(Extracted entries):
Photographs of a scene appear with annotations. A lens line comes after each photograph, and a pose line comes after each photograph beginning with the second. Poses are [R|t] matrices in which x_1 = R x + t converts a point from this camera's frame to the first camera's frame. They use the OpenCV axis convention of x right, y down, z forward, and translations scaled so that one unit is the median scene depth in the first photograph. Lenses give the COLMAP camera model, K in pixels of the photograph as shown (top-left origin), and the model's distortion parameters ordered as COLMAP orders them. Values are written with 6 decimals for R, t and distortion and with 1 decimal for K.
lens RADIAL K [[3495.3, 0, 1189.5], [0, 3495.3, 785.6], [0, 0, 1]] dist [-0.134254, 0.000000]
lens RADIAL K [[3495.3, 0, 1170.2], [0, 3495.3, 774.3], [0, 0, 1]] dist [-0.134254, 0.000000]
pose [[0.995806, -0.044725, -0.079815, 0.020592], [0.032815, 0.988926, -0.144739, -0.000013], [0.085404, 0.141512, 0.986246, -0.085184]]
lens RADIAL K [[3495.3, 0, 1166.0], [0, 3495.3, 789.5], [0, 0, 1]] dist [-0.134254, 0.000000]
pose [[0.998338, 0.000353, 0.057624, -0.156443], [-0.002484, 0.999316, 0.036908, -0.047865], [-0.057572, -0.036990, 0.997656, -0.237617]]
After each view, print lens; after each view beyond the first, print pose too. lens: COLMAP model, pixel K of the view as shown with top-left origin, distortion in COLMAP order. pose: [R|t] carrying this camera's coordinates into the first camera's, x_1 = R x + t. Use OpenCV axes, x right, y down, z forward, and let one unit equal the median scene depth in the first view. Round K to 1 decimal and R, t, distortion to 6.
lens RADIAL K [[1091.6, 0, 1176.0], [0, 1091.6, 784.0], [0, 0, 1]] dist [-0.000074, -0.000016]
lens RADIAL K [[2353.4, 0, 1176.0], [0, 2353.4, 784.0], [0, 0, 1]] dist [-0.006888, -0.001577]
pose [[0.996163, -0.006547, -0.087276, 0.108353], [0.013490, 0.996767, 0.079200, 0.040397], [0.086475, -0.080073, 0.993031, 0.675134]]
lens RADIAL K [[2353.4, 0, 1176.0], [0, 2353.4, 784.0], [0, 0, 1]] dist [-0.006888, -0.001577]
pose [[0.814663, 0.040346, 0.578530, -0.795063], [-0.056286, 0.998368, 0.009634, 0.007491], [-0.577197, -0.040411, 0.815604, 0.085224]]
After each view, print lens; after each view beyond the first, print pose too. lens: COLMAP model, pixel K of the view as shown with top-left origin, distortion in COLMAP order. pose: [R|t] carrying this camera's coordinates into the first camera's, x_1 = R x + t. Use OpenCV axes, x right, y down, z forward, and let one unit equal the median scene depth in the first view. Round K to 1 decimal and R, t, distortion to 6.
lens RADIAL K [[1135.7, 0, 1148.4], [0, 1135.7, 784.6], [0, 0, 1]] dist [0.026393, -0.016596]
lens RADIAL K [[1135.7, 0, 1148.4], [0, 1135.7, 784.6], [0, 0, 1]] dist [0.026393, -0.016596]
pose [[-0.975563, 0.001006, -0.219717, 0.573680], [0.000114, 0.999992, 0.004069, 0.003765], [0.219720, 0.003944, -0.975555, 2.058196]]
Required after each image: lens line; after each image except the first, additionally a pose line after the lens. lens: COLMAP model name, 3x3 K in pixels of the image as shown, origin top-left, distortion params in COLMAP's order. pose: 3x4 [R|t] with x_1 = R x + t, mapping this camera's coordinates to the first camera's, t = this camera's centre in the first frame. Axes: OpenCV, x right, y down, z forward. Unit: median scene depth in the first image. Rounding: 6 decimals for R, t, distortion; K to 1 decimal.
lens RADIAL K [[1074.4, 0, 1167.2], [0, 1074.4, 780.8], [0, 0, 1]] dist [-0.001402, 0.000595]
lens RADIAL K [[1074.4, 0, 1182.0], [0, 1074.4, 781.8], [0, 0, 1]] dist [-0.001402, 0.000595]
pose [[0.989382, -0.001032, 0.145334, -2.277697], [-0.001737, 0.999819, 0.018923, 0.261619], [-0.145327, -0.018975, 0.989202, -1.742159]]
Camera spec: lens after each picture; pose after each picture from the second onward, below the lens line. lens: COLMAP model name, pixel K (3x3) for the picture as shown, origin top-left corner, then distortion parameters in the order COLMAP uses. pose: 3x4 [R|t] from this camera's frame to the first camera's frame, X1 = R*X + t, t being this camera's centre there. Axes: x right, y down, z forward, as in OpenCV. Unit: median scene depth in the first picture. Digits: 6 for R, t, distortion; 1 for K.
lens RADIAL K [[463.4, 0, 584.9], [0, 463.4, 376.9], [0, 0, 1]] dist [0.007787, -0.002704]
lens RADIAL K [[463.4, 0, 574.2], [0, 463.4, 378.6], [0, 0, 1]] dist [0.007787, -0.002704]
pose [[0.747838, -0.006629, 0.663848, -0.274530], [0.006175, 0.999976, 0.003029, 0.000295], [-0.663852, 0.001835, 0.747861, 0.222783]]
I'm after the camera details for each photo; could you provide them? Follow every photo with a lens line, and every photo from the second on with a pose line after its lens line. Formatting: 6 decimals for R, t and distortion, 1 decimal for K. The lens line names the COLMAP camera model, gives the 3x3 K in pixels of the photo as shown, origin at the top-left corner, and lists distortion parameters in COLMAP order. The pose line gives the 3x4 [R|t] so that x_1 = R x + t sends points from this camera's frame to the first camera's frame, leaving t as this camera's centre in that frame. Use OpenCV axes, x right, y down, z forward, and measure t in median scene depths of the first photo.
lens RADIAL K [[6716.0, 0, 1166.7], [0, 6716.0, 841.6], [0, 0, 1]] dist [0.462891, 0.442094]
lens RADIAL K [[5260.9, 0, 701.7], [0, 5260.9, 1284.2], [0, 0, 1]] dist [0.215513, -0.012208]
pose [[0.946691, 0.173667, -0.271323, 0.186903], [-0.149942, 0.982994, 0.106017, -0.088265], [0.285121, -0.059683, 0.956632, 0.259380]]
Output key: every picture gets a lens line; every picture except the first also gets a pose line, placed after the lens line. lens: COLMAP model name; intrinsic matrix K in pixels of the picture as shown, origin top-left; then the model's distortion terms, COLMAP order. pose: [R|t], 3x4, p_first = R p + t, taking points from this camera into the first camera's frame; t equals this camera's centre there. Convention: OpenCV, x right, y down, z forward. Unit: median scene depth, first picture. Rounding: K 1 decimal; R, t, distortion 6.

(Task details):
When you output the entries, keep every word exactly as it stands.

(Exercise result):
Photographs of a scene appear with annotations. A lens line comes after each photograph, and a pose line comes after each photograph beginning with the second. Poses are [R|t] matrices in which x_1 = R x + t converts a point from this camera's frame to the first camera's frame. They use the OpenCV axis convention of x right, y down, z forward, and translations scaled so that one unit is the median scene depth in the first photograph. Lenses give the COLMAP camera model, K in pixels of the photograph as shown (top-left origin), and the model's distortion parameters ordered as COLMAP orders them. Values are written with 6 decimals for R, t and distortion and with 1 decimal for K.
lens RADIAL K [[3495.3, 0, 1189.5], [0, 3495.3, 785.6], [0, 0, 1]] dist [-0.134254, 0.000000]
lens RADIAL K [[3495.3, 0, 1170.2], [0, 3495.3, 774.3], [0, 0, 1]] dist [-0.134254, 0.000000]
pose [[0.995806, -0.044725, -0.079815, 0.020592], [0.032815, 0.988926, -0.144739, -0.000013], [0.085404, 0.141512, 0.986246, -0.085184]]
lens RADIAL K [[3495.3, 0, 1166.0], [0, 3495.3, 789.5], [0, 0, 1]] dist [-0.134254, 0.000000]
pose [[0.998338, 0.000353, 0.057624, -0.156443], [-0.002484, 0.999316, 0.036908, -0.047865], [-0.057572, -0.036990, 0.997656, -0.237617]]
After each view, print lens; after each view beyond the first, print pose too. lens: COLMAP model, pixel K of the view as shown with top-left origin, distortion in COLMAP order. pose: [R|t] carrying this camera's coordinates into the first camera's, x_1 = R x + t. Use OpenCV axes, x right, y down, z forward, and let one unit equal the median scene depth in the first view. Round K to 1 decimal and R, t, distortion to 6.
lens RADIAL K [[1091.6, 0, 1176.0], [0, 1091.6, 784.0], [0, 0, 1]] dist [-0.000074, -0.000016]
lens RADIAL K [[2353.4, 0, 1176.0], [0, 2353.4, 784.0], [0, 0, 1]] dist [-0.006888, -0.001577]
pose [[0.996163, -0.006547, -0.087276, 0.108353], [0.013490, 0.996767, 0.079200, 0.040397], [0.086475, -0.080073, 0.993031, 0.675134]]
lens RADIAL K [[2353.4, 0, 1176.0], [0, 2353.4, 784.0], [0, 0, 1]] dist [-0.006888, -0.001577]
pose [[0.814663, 0.040346, 0.578530, -0.795063], [-0.056286, 0.998368, 0.009634, 0.007491], [-0.577197, -0.040411, 0.815604, 0.085224]]
After each view, print lens; after each view beyond the first, print pose too. lens: COLMAP model, pixel K of the view as shown with top-left origin, distortion in COLMAP order. pose: [R|t] carrying this camera's coordinates into the first camera's, x_1 = R x + t. Use OpenCV axes, x right, y down, z forward, and let one unit equal the median scene depth in the first view. Round K to 1 decimal and R, t, distortion to 6.
lens RADIAL K [[1135.7, 0, 1148.4], [0, 1135.7, 784.6], [0, 0, 1]] dist [0.026393, -0.016596]
lens RADIAL K [[1135.7, 0, 1148.4], [0, 1135.7, 784.6], [0, 0, 1]] dist [0.026393, -0.016596]
pose [[-0.975563, 0.001006, -0.219717, 0.573680], [0.000114, 0.999992, 0.004069, 0.003765], [0.219720, 0.003944, -0.975555, 2.058196]]
Required after each image: lens line; after each image except the first, additionally a pose line after the lens. lens: COLMAP model name, 3x3 K in pixels of the image as shown, origin top-left, distortion params in COLMAP's order. pose: 3x4 [R|t] with x_1 = R x + t, mapping this camera's coordinates to the first camera's, t = this camera's centre in the first frame. Axes: OpenCV, x right, y down, z forward. Unit: median scene depth in the first image. Rounding: 6 decimals for R, t, distortion; K to 1 decimal.
lens RADIAL K [[1074.4, 0, 1167.2], [0, 1074.4, 780.8], [0, 0, 1]] dist [-0.001402, 0.000595]
lens RADIAL K [[1074.4, 0, 1182.0], [0, 1074.4, 781.8], [0, 0, 1]] dist [-0.001402, 0.000595]
pose [[0.989382, -0.001032, 0.145334, -2.277697], [-0.001737, 0.999819, 0.018923, 0.261619], [-0.145327, -0.018975, 0.989202, -1.742159]]
Camera spec: lens after each picture; pose after each picture from the second onward, below the lens line. lens: COLMAP model name, pixel K (3x3) for the picture as shown, origin top-left corner, then distortion parameters in the order COLMAP uses. pose: 3x4 [R|t] from this camera's frame to the first camera's frame, X1 = R*X + t, t being this camera's centre there. Axes: x right, y down, z forward, as in OpenCV. Unit: median scene depth in the first picture. Digits: 6 for R, t, distortion; 1 for K.
lens RADIAL K [[463.4, 0, 584.9], [0, 463.4, 376.9], [0, 0, 1]] dist [0.007787, -0.002704]
lens RADIAL K [[463.4, 0, 574.2], [0, 463.4, 378.6], [0, 0, 1]] dist [0.007787, -0.002704]
pose [[0.747838, -0.006629, 0.663848, -0.274530], [0.006175, 0.999976, 0.003029, 0.000295], [-0.663852, 0.001835, 0.747861, 0.222783]]
I'm after the camera details for each photo; could you provide them? Follow every photo with a lens line, and every photo from the second on with a pose line after its lens line. Formatting: 6 decimals for R, t and distortion, 1 decimal for K. The lens line names the COLMAP camera model, gives the 3x3 K in pixels of the photo as shown, origin at the top-left corner, and lists distortion parameters in COLMAP order. The pose line gives the 3x4 [R|t] so that x_1 = R x + t sends points from this camera's frame to the first camera's frame, leaving t as this camera's centre in that frame. Use OpenCV axes, x right, y down, z forward, and measure t in median scene depths of the first photo.
lens RADIAL K [[6716.0, 0, 1166.7], [0, 6716.0, 841.6], [0, 0, 1]] dist [0.462891, 0.442094]
lens RADIAL K [[5260.9, 0, 701.7], [0, 5260.9, 1284.2], [0, 0, 1]] dist [0.215513, -0.012208]
pose [[0.946691, 0.173667, -0.271323, 0.186903], [-0.149942, 0.982994, 0.106017, -0.088265], [0.285121, -0.059683, 0.956632, 0.259380]]
Output key: every picture gets a lens line; every picture except the first also gets a pose line, placed after the lens line. lens: COLMAP model name; intrinsic matrix K in pixels of the picture as shown, origin top-left; then the model's distortion terms, COLMAP order. pose: [R|t], 3x4, p_first = R p + t, taking points from this camera into the first camera's frame; t equals this camera's centre there. Convention: OpenCV, x right, y down, z forward. Unit: median scene depth, first picture. Rounding: K 1 decimal; R, t, distortion 6.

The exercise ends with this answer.